> **AIM OF THE TASK**
Repeat everything in the listing below from the line containing "scientific name: Herniaria glabra" down to the line containing "family: Asparagaceae", both lines included, keeping each line unchanged.

> **Data entries**
************

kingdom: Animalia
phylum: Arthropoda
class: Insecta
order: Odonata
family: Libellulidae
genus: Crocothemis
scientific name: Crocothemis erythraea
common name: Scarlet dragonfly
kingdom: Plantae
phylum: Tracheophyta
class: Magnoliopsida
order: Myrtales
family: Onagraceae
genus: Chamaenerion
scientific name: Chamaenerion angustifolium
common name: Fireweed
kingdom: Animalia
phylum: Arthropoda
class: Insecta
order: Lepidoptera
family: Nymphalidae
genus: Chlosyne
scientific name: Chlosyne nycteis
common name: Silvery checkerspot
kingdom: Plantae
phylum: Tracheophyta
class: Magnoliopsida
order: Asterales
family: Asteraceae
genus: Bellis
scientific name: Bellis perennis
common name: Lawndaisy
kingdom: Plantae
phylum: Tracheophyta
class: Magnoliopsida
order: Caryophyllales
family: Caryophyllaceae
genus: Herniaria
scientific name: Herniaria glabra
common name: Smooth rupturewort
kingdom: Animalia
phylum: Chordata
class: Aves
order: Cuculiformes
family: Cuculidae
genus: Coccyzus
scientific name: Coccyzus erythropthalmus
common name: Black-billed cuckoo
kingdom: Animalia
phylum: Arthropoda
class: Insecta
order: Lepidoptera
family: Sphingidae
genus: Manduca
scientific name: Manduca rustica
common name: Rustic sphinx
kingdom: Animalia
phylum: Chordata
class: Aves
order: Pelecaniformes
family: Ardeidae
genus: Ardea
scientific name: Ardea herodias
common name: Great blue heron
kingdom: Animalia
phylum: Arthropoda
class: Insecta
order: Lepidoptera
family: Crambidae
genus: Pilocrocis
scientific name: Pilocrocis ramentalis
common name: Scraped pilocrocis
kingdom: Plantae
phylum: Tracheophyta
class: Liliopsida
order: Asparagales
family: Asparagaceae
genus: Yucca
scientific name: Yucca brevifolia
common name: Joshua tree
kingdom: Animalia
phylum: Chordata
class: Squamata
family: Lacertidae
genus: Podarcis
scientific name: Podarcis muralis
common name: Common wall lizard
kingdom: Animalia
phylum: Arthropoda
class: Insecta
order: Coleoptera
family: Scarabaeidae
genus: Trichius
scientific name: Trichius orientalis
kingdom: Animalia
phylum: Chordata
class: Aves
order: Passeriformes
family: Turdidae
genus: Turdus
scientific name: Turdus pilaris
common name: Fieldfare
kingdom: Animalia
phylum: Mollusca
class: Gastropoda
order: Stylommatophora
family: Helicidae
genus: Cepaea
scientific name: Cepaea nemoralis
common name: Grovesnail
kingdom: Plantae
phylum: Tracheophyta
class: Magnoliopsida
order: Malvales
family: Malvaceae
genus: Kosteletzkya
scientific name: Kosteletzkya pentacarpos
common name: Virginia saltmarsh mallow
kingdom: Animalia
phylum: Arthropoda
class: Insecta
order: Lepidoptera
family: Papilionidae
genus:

************

> **FULL SOLUTION**
scientific name: Herniaria glabra
common name: Smooth rupturewort
kingdom: Animalia
phylum: Chordata
class: Aves
order: Cuculiformes
family: Cuculidae
genus: Coccyzus
scientific name: Coccyzus erythropthalmus
common name: Black-billed cuckoo
kingdom: Animalia
phylum: Arthropoda
class: Insecta
order: Lepidoptera
family: Sphingidae
genus: Manduca
scientific name: Manduca rustica
common name: Rustic sphinx
kingdom: Animalia
phylum: Chordata
class: Aves
order: Pelecaniformes
family: Ardeidae
genus: Ardea
scientific name: Ardea herodias
common name: Great blue heron
kingdom: Animalia
phylum: Arthropoda
class: Insecta
order: Lepidoptera
family: Crambidae
genus: Pilocrocis
scientific name: Pilocrocis ramentalis
common name: Scraped pilocrocis
kingdom: Plantae
phylum: Tracheophyta
class: Liliopsida
order: Asparagales
family: Asparagaceae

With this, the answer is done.